Stored data entries

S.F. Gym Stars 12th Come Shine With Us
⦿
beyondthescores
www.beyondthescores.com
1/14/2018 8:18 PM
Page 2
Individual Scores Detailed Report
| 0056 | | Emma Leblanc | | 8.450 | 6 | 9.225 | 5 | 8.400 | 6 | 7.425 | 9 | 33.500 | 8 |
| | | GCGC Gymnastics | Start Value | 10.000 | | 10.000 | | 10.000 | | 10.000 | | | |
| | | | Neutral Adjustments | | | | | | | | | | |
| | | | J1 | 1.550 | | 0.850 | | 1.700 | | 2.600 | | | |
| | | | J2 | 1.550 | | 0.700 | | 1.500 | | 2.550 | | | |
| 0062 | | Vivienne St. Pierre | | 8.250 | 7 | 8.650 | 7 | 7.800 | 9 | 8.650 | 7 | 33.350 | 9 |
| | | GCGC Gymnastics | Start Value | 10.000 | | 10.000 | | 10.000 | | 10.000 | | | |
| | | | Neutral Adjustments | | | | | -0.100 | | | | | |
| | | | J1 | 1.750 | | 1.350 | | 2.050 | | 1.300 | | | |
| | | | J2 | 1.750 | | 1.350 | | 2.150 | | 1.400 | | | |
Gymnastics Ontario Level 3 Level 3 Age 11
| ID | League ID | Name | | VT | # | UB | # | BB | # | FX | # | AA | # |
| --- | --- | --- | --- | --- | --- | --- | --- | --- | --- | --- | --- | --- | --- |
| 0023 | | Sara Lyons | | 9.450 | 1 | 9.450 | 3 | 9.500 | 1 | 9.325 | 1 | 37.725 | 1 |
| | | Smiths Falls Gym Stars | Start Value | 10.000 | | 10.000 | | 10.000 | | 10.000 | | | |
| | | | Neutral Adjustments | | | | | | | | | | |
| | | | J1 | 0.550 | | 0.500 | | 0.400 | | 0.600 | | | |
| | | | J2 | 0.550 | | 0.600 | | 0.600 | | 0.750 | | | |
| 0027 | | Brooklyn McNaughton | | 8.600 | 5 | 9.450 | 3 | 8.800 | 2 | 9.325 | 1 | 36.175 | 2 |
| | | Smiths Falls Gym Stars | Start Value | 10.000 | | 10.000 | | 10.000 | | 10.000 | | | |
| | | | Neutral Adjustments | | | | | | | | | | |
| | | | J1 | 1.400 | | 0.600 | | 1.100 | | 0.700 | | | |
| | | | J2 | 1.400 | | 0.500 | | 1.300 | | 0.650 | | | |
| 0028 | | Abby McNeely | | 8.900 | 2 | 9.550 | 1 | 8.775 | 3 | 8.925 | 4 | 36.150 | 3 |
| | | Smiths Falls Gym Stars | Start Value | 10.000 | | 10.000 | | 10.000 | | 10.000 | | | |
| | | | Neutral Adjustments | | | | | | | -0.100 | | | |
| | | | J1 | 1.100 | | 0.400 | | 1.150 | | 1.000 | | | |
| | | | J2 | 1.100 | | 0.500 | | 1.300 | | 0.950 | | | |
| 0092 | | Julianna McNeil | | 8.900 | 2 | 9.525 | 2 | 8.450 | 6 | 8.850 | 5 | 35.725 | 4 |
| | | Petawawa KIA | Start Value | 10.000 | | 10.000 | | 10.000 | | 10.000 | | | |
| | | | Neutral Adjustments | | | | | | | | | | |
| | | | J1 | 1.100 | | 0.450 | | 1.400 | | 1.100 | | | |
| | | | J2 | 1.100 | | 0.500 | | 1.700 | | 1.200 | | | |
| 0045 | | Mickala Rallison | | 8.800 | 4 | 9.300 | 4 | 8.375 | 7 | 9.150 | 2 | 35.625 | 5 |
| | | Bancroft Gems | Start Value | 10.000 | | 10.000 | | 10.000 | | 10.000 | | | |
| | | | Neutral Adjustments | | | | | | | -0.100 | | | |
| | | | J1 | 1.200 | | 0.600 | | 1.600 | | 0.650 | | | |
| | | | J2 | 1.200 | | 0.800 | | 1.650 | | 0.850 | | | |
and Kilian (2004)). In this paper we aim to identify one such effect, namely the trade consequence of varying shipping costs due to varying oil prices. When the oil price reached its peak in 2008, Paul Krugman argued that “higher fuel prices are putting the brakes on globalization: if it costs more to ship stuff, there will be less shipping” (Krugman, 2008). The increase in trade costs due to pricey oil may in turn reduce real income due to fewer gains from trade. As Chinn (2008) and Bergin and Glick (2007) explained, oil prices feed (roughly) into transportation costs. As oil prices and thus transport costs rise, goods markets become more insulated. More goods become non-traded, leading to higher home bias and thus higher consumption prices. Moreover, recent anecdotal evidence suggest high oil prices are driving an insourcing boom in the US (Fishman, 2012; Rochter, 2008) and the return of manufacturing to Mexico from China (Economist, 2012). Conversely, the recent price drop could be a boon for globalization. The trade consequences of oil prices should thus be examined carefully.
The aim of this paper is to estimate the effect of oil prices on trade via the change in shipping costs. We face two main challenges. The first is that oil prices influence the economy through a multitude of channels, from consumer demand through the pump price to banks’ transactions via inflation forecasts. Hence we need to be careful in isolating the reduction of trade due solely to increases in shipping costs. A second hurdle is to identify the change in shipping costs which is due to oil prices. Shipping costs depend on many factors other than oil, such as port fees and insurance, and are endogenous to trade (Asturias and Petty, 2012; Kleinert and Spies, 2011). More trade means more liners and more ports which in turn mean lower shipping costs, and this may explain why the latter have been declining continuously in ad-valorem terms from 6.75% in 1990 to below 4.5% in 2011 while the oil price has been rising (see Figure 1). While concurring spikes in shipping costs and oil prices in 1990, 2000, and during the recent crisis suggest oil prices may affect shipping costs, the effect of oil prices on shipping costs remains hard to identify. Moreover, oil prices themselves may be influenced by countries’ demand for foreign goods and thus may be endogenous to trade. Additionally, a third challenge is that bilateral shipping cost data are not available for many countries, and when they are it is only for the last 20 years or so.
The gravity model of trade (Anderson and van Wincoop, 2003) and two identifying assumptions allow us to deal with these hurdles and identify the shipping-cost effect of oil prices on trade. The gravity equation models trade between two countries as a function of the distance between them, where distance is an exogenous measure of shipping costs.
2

§ Task prompt:
In the data above, how many lines hold the word "beyondthescores"? Give only the number.

§ Written response:
2